PROBLEM STATEMENT
In the data below, set down exactly the lines from the one containing "47 257 11.32" up to and including the one containing "60 82 23984". Leave the pictures out.

(Records drawn from a dataset)
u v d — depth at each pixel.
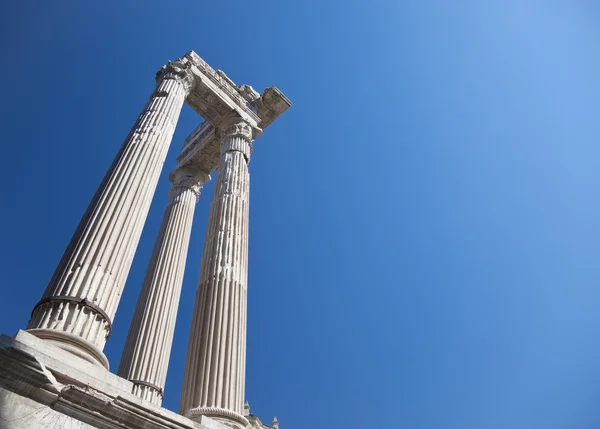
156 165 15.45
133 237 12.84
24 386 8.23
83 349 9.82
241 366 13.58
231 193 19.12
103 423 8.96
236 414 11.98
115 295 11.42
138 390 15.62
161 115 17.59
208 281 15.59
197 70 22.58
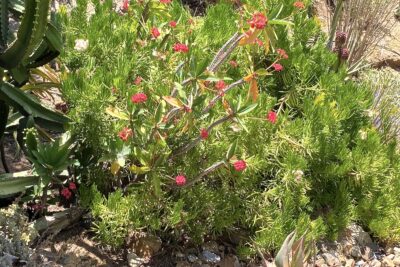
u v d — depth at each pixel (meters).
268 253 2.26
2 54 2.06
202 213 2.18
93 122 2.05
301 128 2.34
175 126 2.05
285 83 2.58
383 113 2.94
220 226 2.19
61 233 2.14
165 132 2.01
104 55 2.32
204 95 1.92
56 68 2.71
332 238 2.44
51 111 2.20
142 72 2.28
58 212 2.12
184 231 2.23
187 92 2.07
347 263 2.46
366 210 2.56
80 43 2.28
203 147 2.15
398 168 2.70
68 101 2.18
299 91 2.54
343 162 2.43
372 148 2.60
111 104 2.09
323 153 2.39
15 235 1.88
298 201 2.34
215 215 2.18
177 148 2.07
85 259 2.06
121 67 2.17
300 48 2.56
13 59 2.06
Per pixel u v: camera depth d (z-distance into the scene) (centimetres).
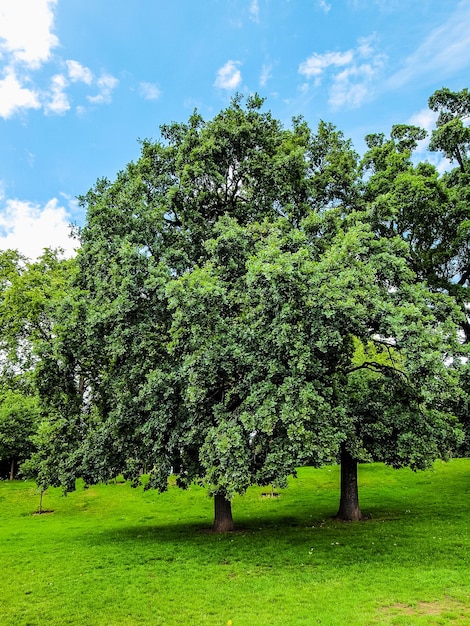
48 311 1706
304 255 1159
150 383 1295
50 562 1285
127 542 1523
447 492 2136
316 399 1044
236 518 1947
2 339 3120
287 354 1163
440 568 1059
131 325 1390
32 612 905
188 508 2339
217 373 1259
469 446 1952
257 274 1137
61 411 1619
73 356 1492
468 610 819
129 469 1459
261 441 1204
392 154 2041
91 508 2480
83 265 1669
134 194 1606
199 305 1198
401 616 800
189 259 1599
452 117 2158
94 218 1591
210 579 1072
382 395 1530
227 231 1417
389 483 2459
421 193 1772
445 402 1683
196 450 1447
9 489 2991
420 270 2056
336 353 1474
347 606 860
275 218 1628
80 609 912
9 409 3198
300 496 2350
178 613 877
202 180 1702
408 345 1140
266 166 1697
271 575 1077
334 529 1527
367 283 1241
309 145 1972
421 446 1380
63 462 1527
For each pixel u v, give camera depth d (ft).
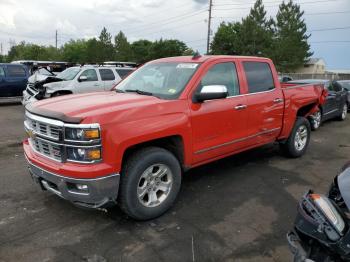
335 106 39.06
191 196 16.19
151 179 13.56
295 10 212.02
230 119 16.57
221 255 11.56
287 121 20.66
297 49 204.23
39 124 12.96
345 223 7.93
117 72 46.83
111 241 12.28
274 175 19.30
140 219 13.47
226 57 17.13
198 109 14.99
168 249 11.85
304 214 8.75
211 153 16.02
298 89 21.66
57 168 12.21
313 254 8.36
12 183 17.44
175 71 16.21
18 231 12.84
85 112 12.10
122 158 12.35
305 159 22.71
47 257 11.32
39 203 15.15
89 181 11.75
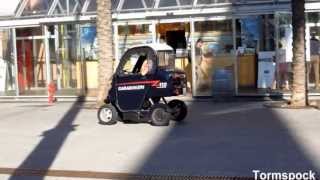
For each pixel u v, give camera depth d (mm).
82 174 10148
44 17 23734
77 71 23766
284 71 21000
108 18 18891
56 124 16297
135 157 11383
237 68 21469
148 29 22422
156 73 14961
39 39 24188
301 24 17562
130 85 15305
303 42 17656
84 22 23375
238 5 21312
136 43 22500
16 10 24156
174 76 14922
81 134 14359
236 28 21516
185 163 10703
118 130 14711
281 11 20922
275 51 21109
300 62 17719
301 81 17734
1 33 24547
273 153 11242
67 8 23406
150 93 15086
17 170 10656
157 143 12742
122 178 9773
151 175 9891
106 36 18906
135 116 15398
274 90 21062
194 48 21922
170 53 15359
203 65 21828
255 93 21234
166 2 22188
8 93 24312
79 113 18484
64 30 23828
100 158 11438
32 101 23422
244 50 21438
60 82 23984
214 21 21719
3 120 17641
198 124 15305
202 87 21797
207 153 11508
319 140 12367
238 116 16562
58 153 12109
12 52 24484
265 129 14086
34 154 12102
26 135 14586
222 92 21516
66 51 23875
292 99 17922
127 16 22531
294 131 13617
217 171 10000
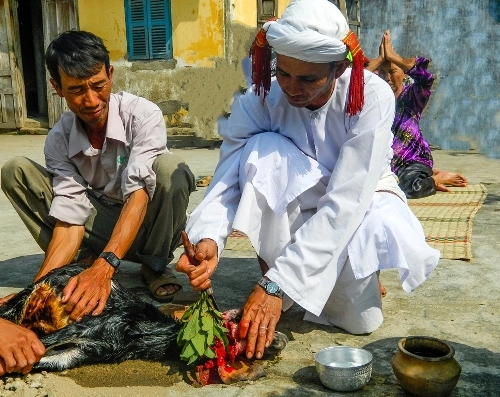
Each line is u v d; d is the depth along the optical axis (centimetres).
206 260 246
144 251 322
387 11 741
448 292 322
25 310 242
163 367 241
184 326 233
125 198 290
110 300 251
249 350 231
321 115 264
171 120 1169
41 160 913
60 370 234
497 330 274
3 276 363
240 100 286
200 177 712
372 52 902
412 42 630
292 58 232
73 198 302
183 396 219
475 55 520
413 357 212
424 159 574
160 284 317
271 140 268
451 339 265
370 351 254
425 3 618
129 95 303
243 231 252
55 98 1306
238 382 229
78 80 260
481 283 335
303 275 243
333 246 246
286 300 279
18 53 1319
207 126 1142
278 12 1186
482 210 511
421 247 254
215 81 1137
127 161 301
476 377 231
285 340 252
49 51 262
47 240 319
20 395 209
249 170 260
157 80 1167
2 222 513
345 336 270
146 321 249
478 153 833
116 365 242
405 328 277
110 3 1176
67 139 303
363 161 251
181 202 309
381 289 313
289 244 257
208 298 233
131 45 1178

EXERCISE RESPONSE
47 257 11.32
39 203 15.15
89 181 11.75
For each pixel u v, give camera depth d (mm).
82 174 10148
44 17 23734
77 71 23766
284 71 21000
108 18 18891
56 124 16297
135 157 11383
237 68 21469
148 29 22422
156 73 14961
39 39 24188
301 24 17562
130 85 15305
303 42 17656
84 22 23375
238 5 21312
136 43 22500
16 10 24156
174 76 14922
81 134 14359
236 28 21516
185 163 10703
118 130 14711
281 11 20922
275 51 21109
300 62 17719
301 81 17734
1 33 24547
273 153 11242
67 8 23406
150 93 15086
17 170 10656
157 143 12742
122 178 9773
151 175 9891
106 36 18906
135 116 15398
274 90 21062
194 48 21922
170 53 15359
203 65 21828
255 93 21234
166 2 22188
8 93 24312
79 113 18484
64 30 23828
100 158 11438
32 101 23422
244 50 21438
60 82 23984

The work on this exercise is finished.